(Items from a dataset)
..............................
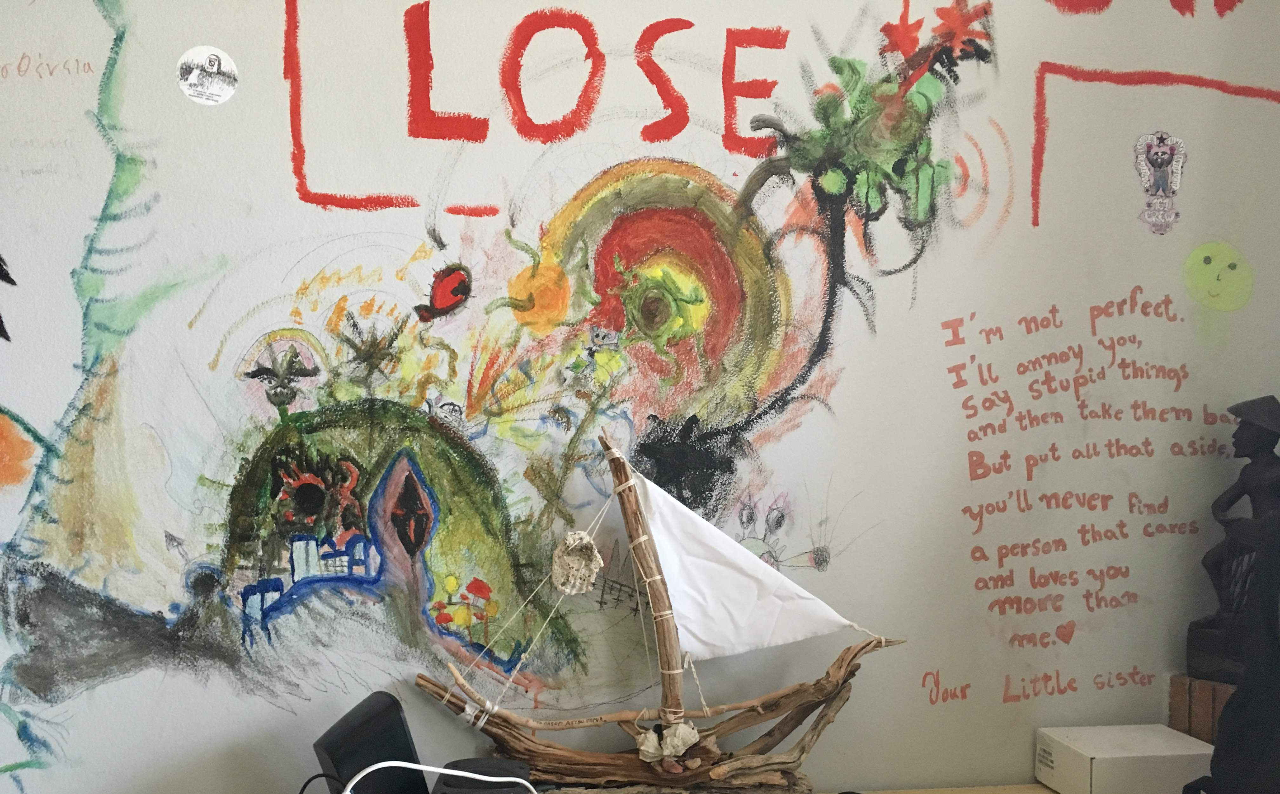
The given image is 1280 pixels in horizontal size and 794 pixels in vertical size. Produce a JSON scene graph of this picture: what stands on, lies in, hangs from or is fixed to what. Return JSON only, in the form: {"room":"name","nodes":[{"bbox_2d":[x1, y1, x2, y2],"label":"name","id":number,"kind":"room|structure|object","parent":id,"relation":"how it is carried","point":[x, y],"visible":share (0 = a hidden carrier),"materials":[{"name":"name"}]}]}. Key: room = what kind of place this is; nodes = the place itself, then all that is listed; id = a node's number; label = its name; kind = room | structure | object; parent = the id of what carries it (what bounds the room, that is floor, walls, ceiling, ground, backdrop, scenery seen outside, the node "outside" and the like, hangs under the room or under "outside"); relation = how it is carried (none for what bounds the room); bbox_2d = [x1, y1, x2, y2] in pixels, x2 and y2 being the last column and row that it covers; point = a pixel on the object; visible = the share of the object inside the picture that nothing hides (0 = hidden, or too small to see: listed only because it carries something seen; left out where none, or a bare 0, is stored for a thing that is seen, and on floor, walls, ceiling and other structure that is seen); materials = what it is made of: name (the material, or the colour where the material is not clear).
{"room":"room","nodes":[
{"label":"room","id":0,"kind":"room"},
{"bbox_2d":[0,0,1279,793],"label":"wall","id":1,"kind":"structure","parent":0,"point":[857,363],"materials":[{"name":"paint"}]},
{"bbox_2d":[175,45,238,104],"label":"round sticker","id":2,"kind":"object","parent":1,"relation":"attached to","point":[193,80],"visible":0.99,"materials":[{"name":"white paper"}]},
{"bbox_2d":[1133,130,1186,234],"label":"sticker","id":3,"kind":"object","parent":1,"relation":"attached to","point":[1153,150],"visible":0.98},
{"bbox_2d":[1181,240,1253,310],"label":"circle","id":4,"kind":"object","parent":1,"relation":"attached to","point":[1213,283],"visible":0.96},
{"bbox_2d":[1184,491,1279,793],"label":"black sculpture","id":5,"kind":"object","parent":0,"point":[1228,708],"visible":0.98,"materials":[{"name":"black"}]},
{"label":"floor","id":6,"kind":"structure","parent":0,"visible":0},
{"bbox_2d":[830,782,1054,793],"label":"wooden table","id":7,"kind":"object","parent":6,"relation":"on","point":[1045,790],"visible":0.57,"materials":[{"name":"brown wood"}]},
{"bbox_2d":[312,690,430,793],"label":"black speaker","id":8,"kind":"object","parent":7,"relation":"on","point":[398,720],"visible":0.89,"materials":[{"name":"black plastic"}]},
{"bbox_2d":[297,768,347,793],"label":"black cable","id":9,"kind":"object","parent":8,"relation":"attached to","point":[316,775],"visible":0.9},
{"bbox_2d":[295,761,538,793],"label":"white cable","id":10,"kind":"object","parent":8,"relation":"attached to","point":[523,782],"visible":0.98,"materials":[{"name":"plastic"}]},
{"bbox_2d":[429,757,534,793],"label":"black box","id":11,"kind":"object","parent":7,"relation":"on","point":[446,782],"visible":0.82,"materials":[{"name":"black plastic"}]},
{"bbox_2d":[411,426,902,793],"label":"model","id":12,"kind":"object","parent":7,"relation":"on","point":[629,503],"visible":0.98,"materials":[{"name":"brown wood"}]},
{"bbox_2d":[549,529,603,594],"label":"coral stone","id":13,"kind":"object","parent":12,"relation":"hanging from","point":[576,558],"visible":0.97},
{"bbox_2d":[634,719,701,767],"label":"seashell","id":14,"kind":"object","parent":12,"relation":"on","point":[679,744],"visible":0.97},
{"bbox_2d":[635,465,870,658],"label":"sail","id":15,"kind":"object","parent":12,"relation":"attached to","point":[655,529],"visible":0.93,"materials":[{"name":"white fabric"}]},
{"bbox_2d":[1034,722,1217,793],"label":"white box","id":16,"kind":"object","parent":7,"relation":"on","point":[1091,756],"visible":0.96,"materials":[{"name":"white cardboard"}]},
{"bbox_2d":[1166,674,1236,742],"label":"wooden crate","id":17,"kind":"object","parent":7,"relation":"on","point":[1189,732],"visible":0.44,"materials":[{"name":"brown wood"}]},
{"bbox_2d":[1187,392,1279,688],"label":"statue","id":18,"kind":"object","parent":17,"relation":"on","point":[1218,621],"visible":0.9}
]}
..............................
Copy the records above exactly. The pictures are not part of the copy.

- _Solved problem_:
The given image is 1280 pixels in horizontal size and 794 pixels in vertical size. Produce a JSON scene graph of this picture: what stands on, lies in, hangs from or is fixed to what. Return JSON only, in the form: {"room":"name","nodes":[{"bbox_2d":[x1, y1, x2, y2],"label":"name","id":number,"kind":"room|structure|object","parent":id,"relation":"how it is carried","point":[x, y],"visible":share (0 = a hidden carrier),"materials":[{"name":"name"}]}]}. Key: room = what kind of place this is; nodes = the place itself, then all that is listed; id = a node's number; label = its name; kind = room | structure | object; parent = the id of what carries it (what bounds the room, that is floor, walls, ceiling, ground, backdrop, scenery seen outside, the node "outside" and the like, hangs under the room or under "outside"); relation = how it is carried (none for what bounds the room); bbox_2d = [x1, y1, x2, y2] in pixels, x2 and y2 being the last column and row that it covers; point = a pixel on the object; visible = the share of the object inside the picture that nothing hides (0 = hidden, or too small to see: listed only because it carries something seen; left out where none, or a bare 0, is stored for a thing that is seen, and on floor, walls, ceiling and other structure that is seen); materials = what it is made of: name (the material, or the colour where the material is not clear).
{"room":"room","nodes":[
{"label":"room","id":0,"kind":"room"},
{"bbox_2d":[0,0,1279,793],"label":"wall","id":1,"kind":"structure","parent":0,"point":[857,363],"materials":[{"name":"paint"}]},
{"bbox_2d":[175,45,238,104],"label":"round sticker","id":2,"kind":"object","parent":1,"relation":"attached to","point":[193,80],"visible":0.99,"materials":[{"name":"white paper"}]},
{"bbox_2d":[1133,130,1186,234],"label":"sticker","id":3,"kind":"object","parent":1,"relation":"attached to","point":[1153,150],"visible":0.98},
{"bbox_2d":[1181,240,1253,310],"label":"circle","id":4,"kind":"object","parent":1,"relation":"attached to","point":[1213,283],"visible":0.96},
{"bbox_2d":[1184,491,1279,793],"label":"black sculpture","id":5,"kind":"object","parent":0,"point":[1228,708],"visible":0.98,"materials":[{"name":"black"}]},
{"label":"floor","id":6,"kind":"structure","parent":0,"visible":0},
{"bbox_2d":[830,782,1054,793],"label":"wooden table","id":7,"kind":"object","parent":6,"relation":"on","point":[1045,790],"visible":0.57,"materials":[{"name":"brown wood"}]},
{"bbox_2d":[312,690,430,793],"label":"black speaker","id":8,"kind":"object","parent":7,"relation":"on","point":[398,720],"visible":0.89,"materials":[{"name":"black plastic"}]},
{"bbox_2d":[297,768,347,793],"label":"black cable","id":9,"kind":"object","parent":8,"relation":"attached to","point":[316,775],"visible":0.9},
{"bbox_2d":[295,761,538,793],"label":"white cable","id":10,"kind":"object","parent":8,"relation":"attached to","point":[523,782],"visible":0.98,"materials":[{"name":"plastic"}]},
{"bbox_2d":[429,757,534,793],"label":"black box","id":11,"kind":"object","parent":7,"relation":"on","point":[446,782],"visible":0.82,"materials":[{"name":"black plastic"}]},
{"bbox_2d":[411,426,902,793],"label":"model","id":12,"kind":"object","parent":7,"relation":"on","point":[629,503],"visible":0.98,"materials":[{"name":"brown wood"}]},
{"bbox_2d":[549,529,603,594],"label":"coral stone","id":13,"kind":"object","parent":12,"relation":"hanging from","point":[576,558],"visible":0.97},
{"bbox_2d":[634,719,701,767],"label":"seashell","id":14,"kind":"object","parent":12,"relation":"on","point":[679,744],"visible":0.97},
{"bbox_2d":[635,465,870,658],"label":"sail","id":15,"kind":"object","parent":12,"relation":"attached to","point":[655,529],"visible":0.93,"materials":[{"name":"white fabric"}]},
{"bbox_2d":[1034,722,1217,793],"label":"white box","id":16,"kind":"object","parent":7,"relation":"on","point":[1091,756],"visible":0.96,"materials":[{"name":"white cardboard"}]},
{"bbox_2d":[1166,674,1236,742],"label":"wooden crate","id":17,"kind":"object","parent":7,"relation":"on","point":[1189,732],"visible":0.44,"materials":[{"name":"brown wood"}]},
{"bbox_2d":[1187,392,1279,688],"label":"statue","id":18,"kind":"object","parent":17,"relation":"on","point":[1218,621],"visible":0.9}
]}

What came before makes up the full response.